You can access Class 11 Business Studies Chapter 2 notes on Vedantu, which provides a detailed explanation of business organisations.

4. What do Business Studies Class 11 Chapter 2 notes focus on?

Business Studies Class 11 Chapter 2 notes focus on explaining different forms of business organisations and their importance in commerce.

5. How are forms of business organisation notes useful for Class 11 students?

Forms of business organisation notes are essential for Class 11 students as they help in understanding the foundation of business structures and decision-making processes.

6. What is covered in Class 11th Business Studies Chapter 2 notes?

Class 11th Business Studies Chapter 2 notes cover various business forms, including their legal requirements, benefits, and challenges.

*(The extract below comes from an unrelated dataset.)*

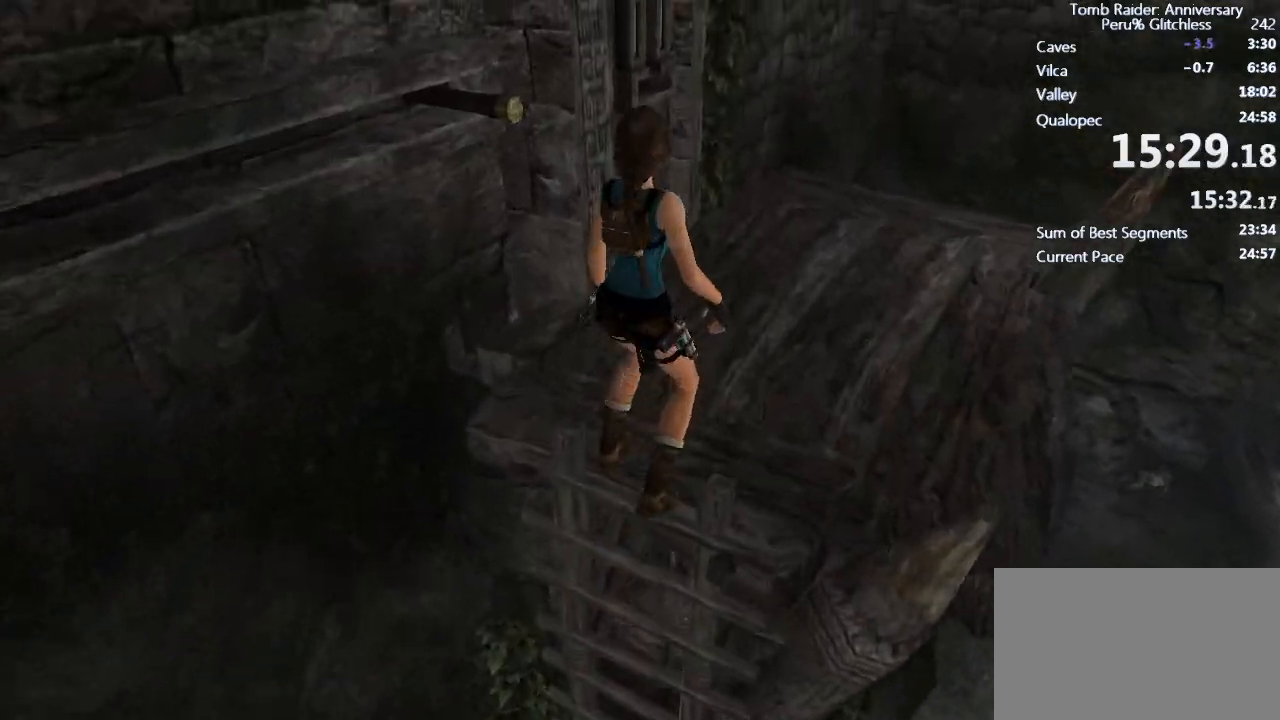
{"keys": [], "mouse": [], "events": [[83, "e", "down"], [167, "e", "up"], [217, "e", "down"], [267, "e", "up"], [367, "e", "down"], [400, "e", "up"], [500, "shift", "up"], [500, "w", "up"]]}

7. How can Ch 2 BST Class 11 notes assist in exam preparation?

Ch 2 BST Class 11 notes help in exam preparation by providing clear and concise information on the forms of business organisations, making revision easier.

8. Why should I use Vedantu for forms of business organisation Class 11 notes?

Vedantu provides well-structured forms of business organisation Class 11 notes that are easy to understand and ideal for revision.

9. Can Class 11 BST Chapter 2 notes from Vedantu help with board exams?

Yes, Class 11 BST Chapter 2 notes from Vedantu are specifically designed to cover all important concepts, aiding in board exam preparation.

10. How detailed are the Business Studies Class 11 Chapter 2 notes on Vedantu?

The Business Studies Class 11 Chapter 2 notes on Vedantu are detailed, covering all key points required for a thorough understanding of the chapter.